» Task instructions
Return the section of the FileRun file indexing guide starting with "As extracting the" and going on through "the search engine.", copied word for word.

» Selected extract

FileRUN - Web based document flow management system

File Indexing

From FileRun Documentation

Contents

File Indexing Setup Guide

Enabling file searching

You can enable the file searching from "Control Panel" >> "System configuration".

Configuring file converters

For binary files like "DOC", "PPT", "XLS", FileRun requires the use of third-party applications. Here is a list of applications we recommended for each binary file type:

Extension Application Name Application’s Website
DOC catdoc http://www.wagner.pp.ru/~vitus/software/catdoc/
RTF catdoc same as above
PPT catppt same as above
XLS xls2csv same as above
DOCX a2tcmd http://www.jimisoft.com/en/all2txt.html (Windows only)
XLSX a2tcmd same as above
PPTX a2tcmd same as above
PDF Xpdf (pdftotext) http://www.foolabs.com/xpdf/download.html


The files are associated by their extension with the converter program. These mappings are defined in "Control Panel" >> "System configuration"

Set Index Queue Manager

As extracting the text from a binary file requires a lot of CPU processing, the files are queued and processed one at a time. This requires the script "/path-to-filerun/cron/process_search_index_queue.php" to be executed frequently. We recommend running the script every 1 or 2 minutes, so you will not have to wait to long until an uploaded file will be found by the search engine.

On a Linux server this can easily be done be setting up a cron job like this:

  1. Create a new text file at "/path-to-filerun/cron/process_search_index_queue.sh" and write the following inside:
    php process_search_index_queue.php
  2. Open a command line console (SSH)

» Stored data
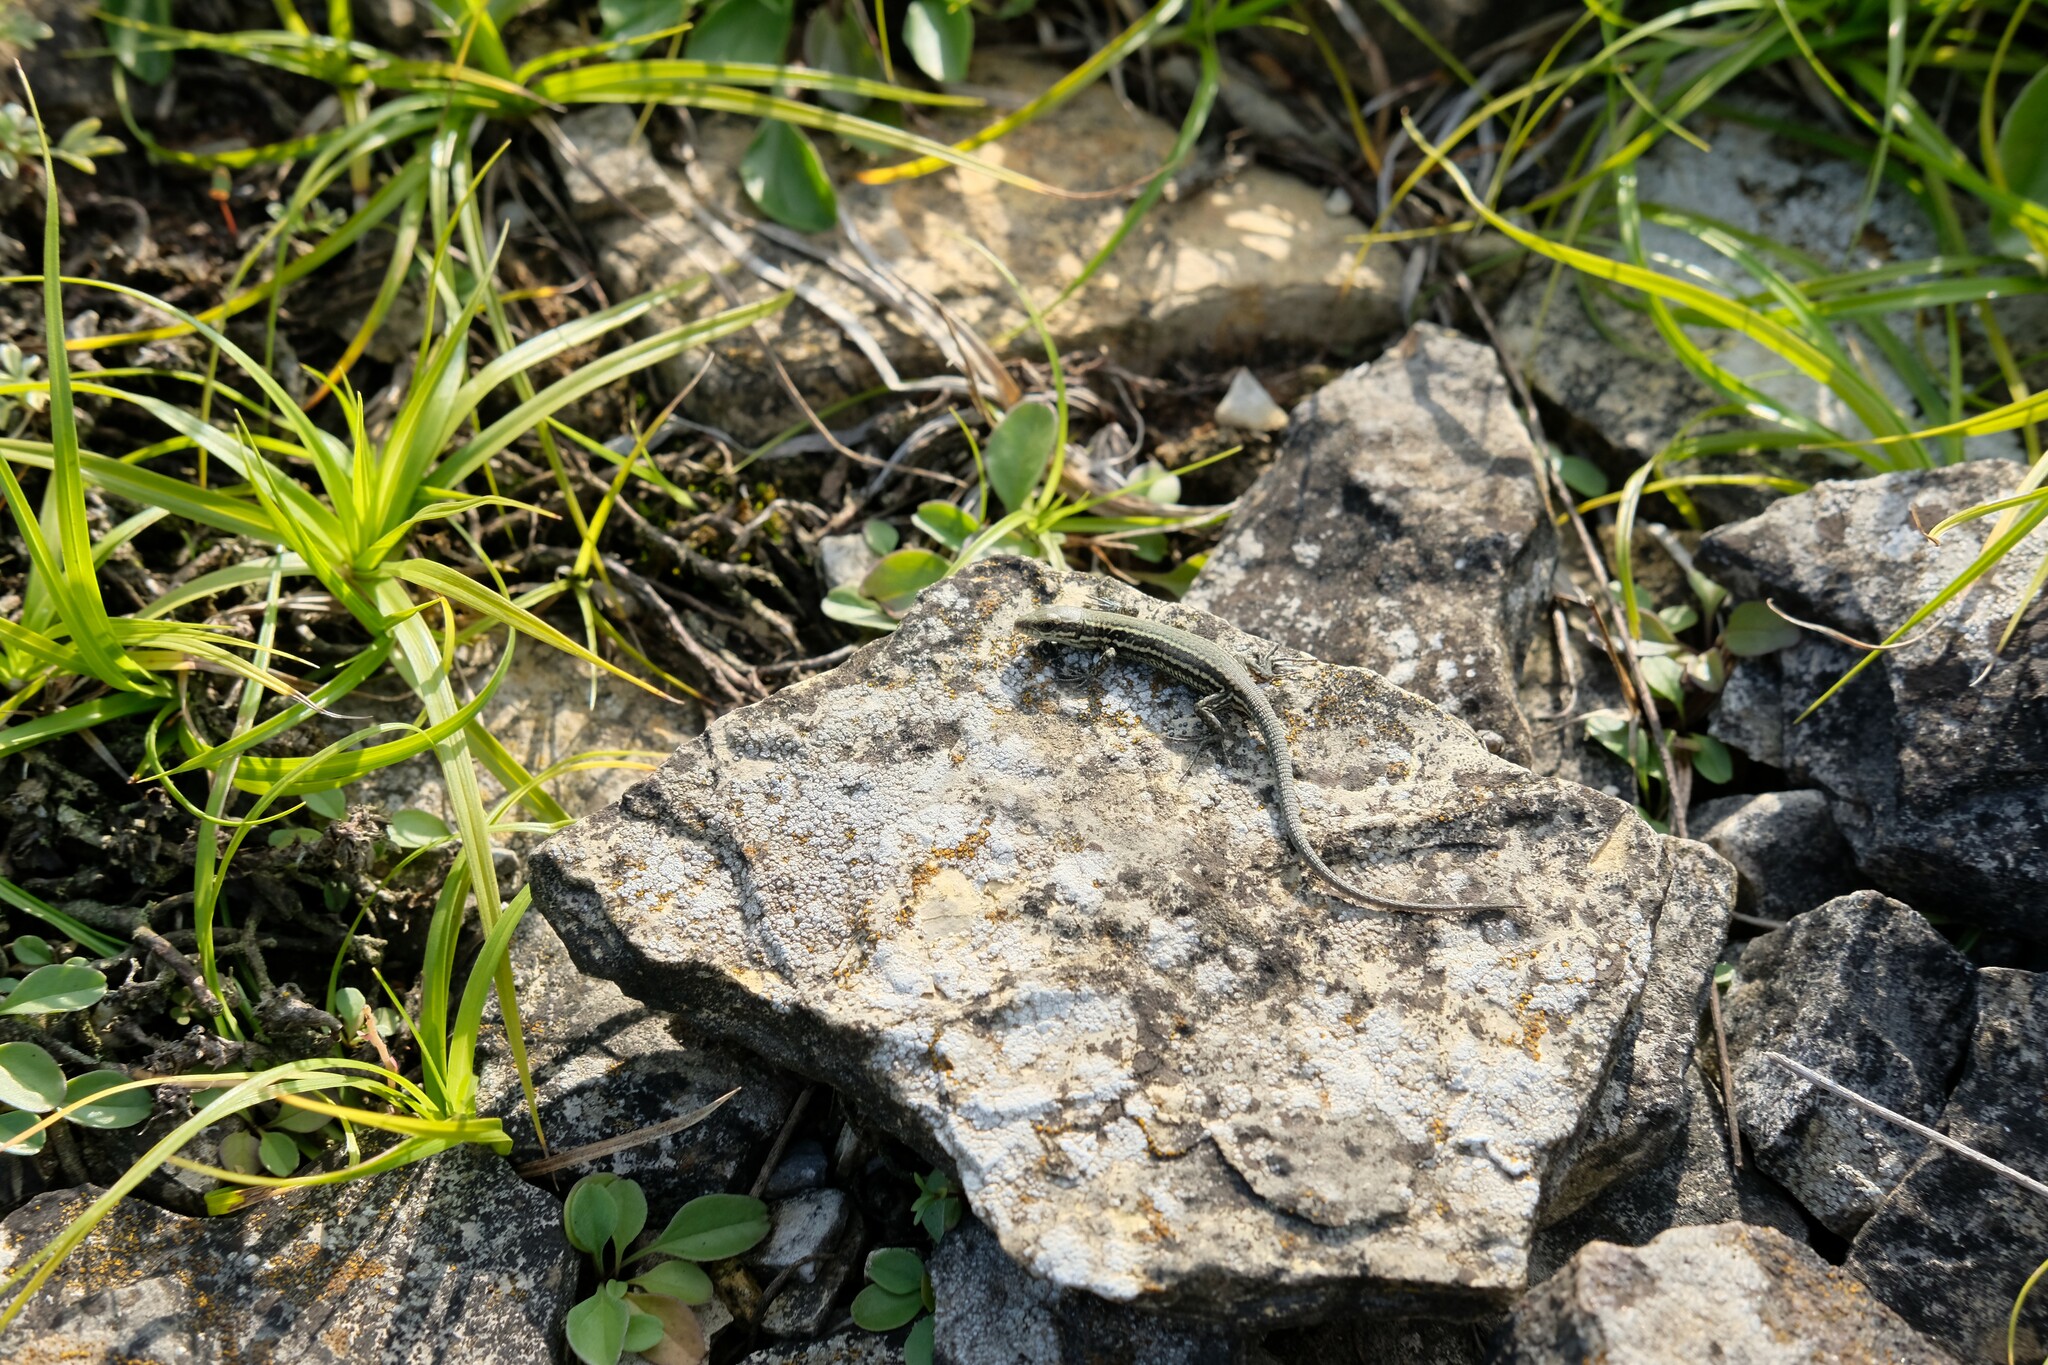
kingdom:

» Task result
As extracting the text from a binary file requires a lot of CPU processing, the files are queued and processed one at a time. This requires the script "/path-to-filerun/cron/process_search_index_queue.php" to be executed frequently. We recommend running the script every 1 or 2 minutes, so you will not have to wait to long until an uploaded file will be found by the search engine.